1. data/raw_ingestion/ (Bronze Layer)
   ----------------------------------
   • Content: The immutable original files (CSV, JSON, SQL Dumps).
   • Rule: READ-ONLY. Never edit these files manually (not even in Excel).
   • Why: If you corrupt the source, you lose the ability to prove your work is correct.

2. data/processed/ (The Assembly Line)
   -----------------------------------
   This folder contains the transformed data stages.

   - 01_primary/ (Silver Layer - "Business Truth")
     • Content: Cleaned, typed, and joined data. No machine learning math yet.
     • State: Readable by a human analyst (e.g., 'Gender' is "Male", not '0').
     • Why: You need a clean "Master Table" that can be used for BI dashboards AND machine learning.

   - 02_feature/ (Gold Layer - "Math Ready")
     • Content: Data transformed for math.
     • State: 'Gender' is '0', Prices are Log-Scaled, Text is TF-IDF vectors.
     • Why: Algorithms cannot read strings. This is the bridge between Human Reality and Machine Reality.

   - 03_model_input/ (The Vault - "Leakage Proof")
     • Content: The strict Train/Validation/Test splits (X_train.parquet, y_test.parquet).
     • State: Imputation happens AFTER this split.
     • Why: To guarantee that the Test Set never influences the Training Set (preventing Data Leakage).

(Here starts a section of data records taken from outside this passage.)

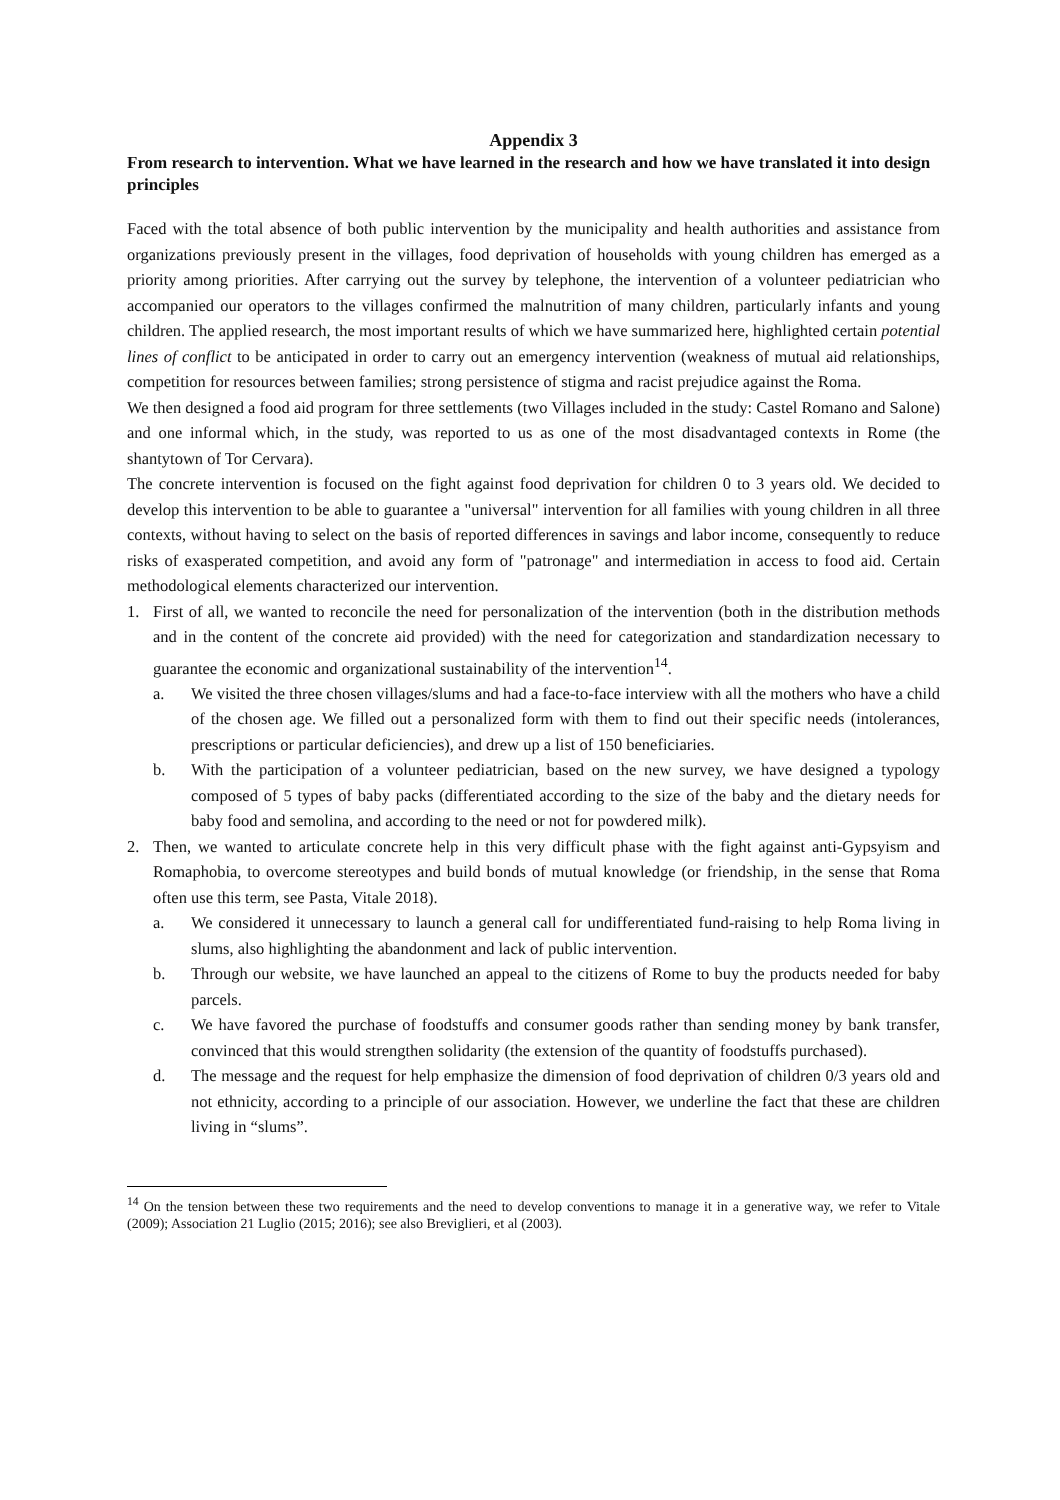Appendix 3
From research to intervention. What we have learned in the research and how we have translated it into design principles
Faced with the total absence of both public intervention by the municipality and health authorities and assistance from organizations previously present in the villages, food deprivation of households with young children has emerged as a priority among priorities. After carrying out the survey by telephone, the intervention of a volunteer pediatrician who accompanied our operators to the villages confirmed the malnutrition of many children, particularly infants and young children. The applied research, the most important results of which we have summarized here, highlighted certain potential lines of conflict to be anticipated in order to carry out an emergency intervention (weakness of mutual aid relationships, competition for resources between families; strong persistence of stigma and racist prejudice against the Roma.
We then designed a food aid program for three settlements (two Villages included in the study: Castel Romano and Salone) and one informal which, in the study, was reported to us as one of the most disadvantaged contexts in Rome (the shantytown of Tor Cervara).
The concrete intervention is focused on the fight against food deprivation for children 0 to 3 years old. We decided to develop this intervention to be able to guarantee a "universal" intervention for all families with young children in all three contexts, without having to select on the basis of reported differences in savings and labor income, consequently to reduce risks of exasperated competition, and avoid any form of "patronage" and intermediation in access to food aid. Certain methodological elements characterized our intervention.
1. First of all, we wanted to reconcile the need for personalization of the intervention (both in the distribution methods and in the content of the concrete aid provided) with the need for categorization and standardization necessary to guarantee the economic and organizational sustainability of the intervention<sup>14</sup>.
a. We visited the three chosen villages/slums and had a face-to-face interview with all the mothers who have a child of the chosen age. We filled out a personalized form with them to find out their specific needs (intolerances, prescriptions or particular deficiencies), and drew up a list of 150 beneficiaries.
b. With the participation of a volunteer pediatrician, based on the new survey, we have designed a typology composed of 5 types of baby packs (differentiated according to the size of the baby and the dietary needs for baby food and semolina, and according to the need or not for powdered milk).
2. Then, we wanted to articulate concrete help in this very difficult phase with the fight against anti-Gypsyism and Romaphobia, to overcome stereotypes and build bonds of mutual knowledge (or friendship, in the sense that Roma often use this term, see Pasta, Vitale 2018).
a. We considered it unnecessary to launch a general call for undifferentiated fund-raising to help Roma living in slums, also highlighting the abandonment and lack of public intervention.
b. Through our website, we have launched an appeal to the citizens of Rome to buy the products needed for baby parcels.
c. We have favored the purchase of foodstuffs and consumer goods rather than sending money by bank transfer, convinced that this would strengthen solidarity (the extension of the quantity of foodstuffs purchased).
d. The message and the request for help emphasize the dimension of food deprivation of children 0/3 years old and not ethnicity, according to a principle of our association. However, we underline the fact that these are children living in “slums”.
<sup>14</sup> On the tension between these two requirements and the need to develop conventions to manage it in a generative way, we refer to Vitale (2009); Association 21 Luglio (2015; 2016); see also Breviglieri, et al (2003).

3. data/models/ (The Artifacts)
   ----------------------------
   • Content: The outputs of the training process.
   
   - artifacts/
     • Content: Binary files (.pkl, .joblib, .onnx, .pt).
     • Why: This is the "Cake" you ship to production servers (via KitOps).
   
   - predictions/
     • Content: CSVs containing Model Scores and Probabilities.
     • Why: Needed for offline analysis in '03_auditing' notebooks.

4. data/reporting/ (The Presentation)
   ----------------------------------
   • Content: PNG plots, Confusion Matrices, HTML dashboards, SHAP value plots.
   • Why: Stakeholders (CEOs, PMs) do not read code or parquet files. They read charts.